Enge macht Angst
Enge macht mitunter aggressiv
Nicht nur die Ratten. Auch die Menschen brauchen einen gewissen Freiraum.
Es gibt zwar Psychologen, die vertreten die Meinung, der Mensch sei im Gegensatz zu Tieren fähig, Dichtestress recht gut zu bewältigen.
Ich zitiere einen Beitrag aus ZEIT Wissen:
Nachbarschaft:
Wie viele Nachbarn verträgt der Mensch?
Experimente mit Ratten zeigen: Beengter Raum macht aggressiv.
Forscher unterscheiden dabei zwischen zwei Formen von Dichte. Zum einen gibt es die rein statistische Dichte, die beschreibt, wie viele Menschen auf einem Fleck leben und wie sie das empfinden ("perceived density"). Und dann gibt es noch das "Crowding", eine Beengtheit, die als bedrohlich oder gar unerträglich empfunden wird. Crowding kann Stress auslösen, dadurch das Immunsystem schwächen und auch psychische Krankheiten zur Folge haben. Vielleicht zielten die Befürworter der Schweizer Volksinitiative darauf ab, als sie von Dichtestress sprachen.

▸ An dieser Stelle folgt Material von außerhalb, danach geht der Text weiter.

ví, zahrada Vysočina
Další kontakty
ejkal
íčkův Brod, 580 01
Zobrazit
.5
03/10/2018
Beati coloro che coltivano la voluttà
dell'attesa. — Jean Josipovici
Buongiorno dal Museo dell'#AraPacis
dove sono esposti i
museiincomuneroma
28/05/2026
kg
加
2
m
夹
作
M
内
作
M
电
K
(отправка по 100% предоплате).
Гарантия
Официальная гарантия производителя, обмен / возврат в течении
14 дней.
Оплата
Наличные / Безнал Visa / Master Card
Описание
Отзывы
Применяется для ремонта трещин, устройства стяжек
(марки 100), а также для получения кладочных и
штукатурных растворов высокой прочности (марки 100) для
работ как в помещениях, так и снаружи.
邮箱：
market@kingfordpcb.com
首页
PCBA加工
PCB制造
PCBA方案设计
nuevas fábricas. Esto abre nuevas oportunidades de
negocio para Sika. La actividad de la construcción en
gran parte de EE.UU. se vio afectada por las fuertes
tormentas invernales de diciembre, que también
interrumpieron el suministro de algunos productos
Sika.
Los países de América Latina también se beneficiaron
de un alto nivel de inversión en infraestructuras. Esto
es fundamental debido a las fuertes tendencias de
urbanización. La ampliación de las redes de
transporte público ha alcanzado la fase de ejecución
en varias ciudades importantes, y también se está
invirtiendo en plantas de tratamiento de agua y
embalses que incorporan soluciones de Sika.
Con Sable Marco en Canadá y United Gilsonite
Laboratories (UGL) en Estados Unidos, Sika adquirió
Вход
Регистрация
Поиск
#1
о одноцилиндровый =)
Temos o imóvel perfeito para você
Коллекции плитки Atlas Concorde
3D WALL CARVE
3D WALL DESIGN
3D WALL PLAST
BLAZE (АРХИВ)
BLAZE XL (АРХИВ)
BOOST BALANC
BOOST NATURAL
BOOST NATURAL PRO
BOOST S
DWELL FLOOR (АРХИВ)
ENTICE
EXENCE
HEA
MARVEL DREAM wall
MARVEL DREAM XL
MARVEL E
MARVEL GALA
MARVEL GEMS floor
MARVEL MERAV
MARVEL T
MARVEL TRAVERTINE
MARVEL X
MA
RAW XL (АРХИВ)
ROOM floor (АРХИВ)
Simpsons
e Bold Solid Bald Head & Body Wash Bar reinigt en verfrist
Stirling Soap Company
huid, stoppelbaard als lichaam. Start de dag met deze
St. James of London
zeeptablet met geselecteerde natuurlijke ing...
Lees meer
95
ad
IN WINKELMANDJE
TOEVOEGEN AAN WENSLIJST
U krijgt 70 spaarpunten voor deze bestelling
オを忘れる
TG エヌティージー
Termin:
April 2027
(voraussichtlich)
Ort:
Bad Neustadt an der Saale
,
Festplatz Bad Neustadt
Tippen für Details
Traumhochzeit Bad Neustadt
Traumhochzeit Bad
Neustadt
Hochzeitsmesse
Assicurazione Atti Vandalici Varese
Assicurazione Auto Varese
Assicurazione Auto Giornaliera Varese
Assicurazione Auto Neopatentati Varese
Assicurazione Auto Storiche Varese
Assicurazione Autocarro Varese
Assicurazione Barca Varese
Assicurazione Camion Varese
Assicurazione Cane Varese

Dieses Missverständnis geht auf Versuche zurück, die der US-Psychologe John Calhoun Anfang der sechziger Jahre mit Ratten machte. Er sperrte sie auf engstem Raum ein und beobachtete, wie sie immer aggressiver wurden und sich zuletzt gar zerfleischten. Die Experimente wurden in politischen Debatten immer wieder als Beleg dafür angeführt, dass ab einer bestimmten Bevölkerungsdichte die Kriminalität unweigerlich zunehme. Das Problem daran ist: Calhouns Ergebnisse lassen sich nicht einfach übertragen. Dies zeigen etwa Studien des Primatenforschers Frans de Waal mit Rhesusaffen und Schimpansen. Pfercht man sie auf engstem Raum zusammen, nimmt ihre Aggressivität kaum zu. Stattdessen reagieren Schimpansen damit, dass sie sich intensiver als zuvor lausen und freundschaftlich berühren. Zudem werden sie leiser. Auf den Menschen übertragen, lässt sich laut de Waal festhalten: "Wir haben ein natürliches, unterschätztes Talent, mit Crowding fertig zu werden." Dieses Talent hat sich der Mensch in der Evolution erworben. "Es erlaubte mit Religion verbundene Rituale und machte Supergruppen möglich", sagt der britische Anthropologe Robin Dunbar.
"Die erfolgreichsten Quartiere mit hoher Bewohnerdichte sind diejenigen, in denen Privatsphäre und Gemeinschaft als Teile eines größeren Ganzen gesehen werden", urteilen Christopher Boyko und Rachel Cooper von University of Lancaster. Dann verträgt der Mensch ziemlich viele Nachbarn.
KOMMENTAR:
Dass der Mensch sich hinsichtlich Dichtestress besser arrangieren kann als Tiere, ist unumstritten.
Anderseits ist auch erwiesen, dass Dichte und Nähe, der Mangel an individuellen Freiräumen
unangenehme Gefühle - mithin Aggressivität
auslösen kann.
Politiker bagatellisieren gerne das Wort Dichtestress,
so wie die US- Psychologen.
Wahrscheinlich hat das Problem der Ueberbevölkerung
in der politischen Landschaft und beim Abstimmungsverhalten der Bevölkerung
in allen Ländern eine grosse Bedeutung.
Dieses Problem ist wahrscheinlich dem politischen Personal zu wenig bewusst.
Das menschliche Lebewesen hat ein grosses Bedürfnis nach persönlichem Freiraum.
Die Versuche mit aufgezwungenen Grossgruppen,
Kommunen oder Supergruppen sind langfristig gescheitert. Immer wieder zeigt sich: Der Mensch sehnt sich gerne nach den eigenen vier Wänden, nach dem "Bünzli"- Einfamilienhaus, nach Rückzugszonen, wo er sich ungestört bewegen kann.